**Data shown:**
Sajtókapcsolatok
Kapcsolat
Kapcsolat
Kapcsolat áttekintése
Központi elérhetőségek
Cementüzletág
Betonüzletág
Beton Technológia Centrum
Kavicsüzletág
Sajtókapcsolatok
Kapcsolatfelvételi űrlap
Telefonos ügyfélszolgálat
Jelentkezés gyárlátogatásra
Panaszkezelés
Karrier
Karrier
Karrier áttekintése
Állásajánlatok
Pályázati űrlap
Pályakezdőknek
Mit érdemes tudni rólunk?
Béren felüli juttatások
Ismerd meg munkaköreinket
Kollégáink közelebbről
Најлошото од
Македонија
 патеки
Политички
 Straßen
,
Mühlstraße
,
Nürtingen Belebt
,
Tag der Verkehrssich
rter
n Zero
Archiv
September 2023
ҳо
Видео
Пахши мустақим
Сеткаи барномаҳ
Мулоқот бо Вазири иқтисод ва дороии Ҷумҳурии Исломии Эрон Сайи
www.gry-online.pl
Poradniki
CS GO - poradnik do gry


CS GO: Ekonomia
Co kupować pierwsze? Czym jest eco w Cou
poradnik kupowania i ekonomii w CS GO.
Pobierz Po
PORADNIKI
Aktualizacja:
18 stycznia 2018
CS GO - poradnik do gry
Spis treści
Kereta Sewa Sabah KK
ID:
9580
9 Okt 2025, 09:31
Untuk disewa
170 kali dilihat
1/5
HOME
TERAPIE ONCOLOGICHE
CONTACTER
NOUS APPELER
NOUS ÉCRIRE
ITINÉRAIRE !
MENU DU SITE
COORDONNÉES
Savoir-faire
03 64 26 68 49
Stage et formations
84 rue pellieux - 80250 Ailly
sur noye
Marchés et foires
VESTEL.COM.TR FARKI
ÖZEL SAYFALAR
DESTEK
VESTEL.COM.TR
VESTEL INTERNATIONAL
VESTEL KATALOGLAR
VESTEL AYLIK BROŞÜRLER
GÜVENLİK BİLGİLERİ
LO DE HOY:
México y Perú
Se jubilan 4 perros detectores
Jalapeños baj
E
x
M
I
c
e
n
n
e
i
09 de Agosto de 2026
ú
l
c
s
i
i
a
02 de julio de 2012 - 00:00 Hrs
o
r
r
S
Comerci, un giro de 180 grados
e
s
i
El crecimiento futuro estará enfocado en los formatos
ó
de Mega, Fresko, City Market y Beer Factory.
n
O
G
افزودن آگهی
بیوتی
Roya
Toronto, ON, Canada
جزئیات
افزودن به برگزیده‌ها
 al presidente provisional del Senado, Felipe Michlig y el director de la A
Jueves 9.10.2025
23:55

**Work instruction:** Your task is to retype the entries verbatim, starting with the line that holds "Karrier áttekintése" and stopping after the line that holds "Co kupować pierwsze? Czym jest eco w Cou".

**Task answer:**
Karrier áttekintése
Állásajánlatok
Pályázati űrlap
Pályakezdőknek
Mit érdemes tudni rólunk?
Béren felüli juttatások
Ismerd meg munkaköreinket
Kollégáink közelebbről
Најлошото од
Македонија
 патеки
Политички
 Straßen
,
Mühlstraße
,
Nürtingen Belebt
,
Tag der Verkehrssich
rter
n Zero
Archiv
September 2023
ҳо
Видео
Пахши мустақим
Сеткаи барномаҳ
Мулоқот бо Вазири иқтисод ва дороии Ҷумҳурии Исломии Эрон Сайи
www.gry-online.pl
Poradniki
CS GO - poradnik do gry


CS GO: Ekonomia
Co kupować pierwsze? Czym jest eco w Cou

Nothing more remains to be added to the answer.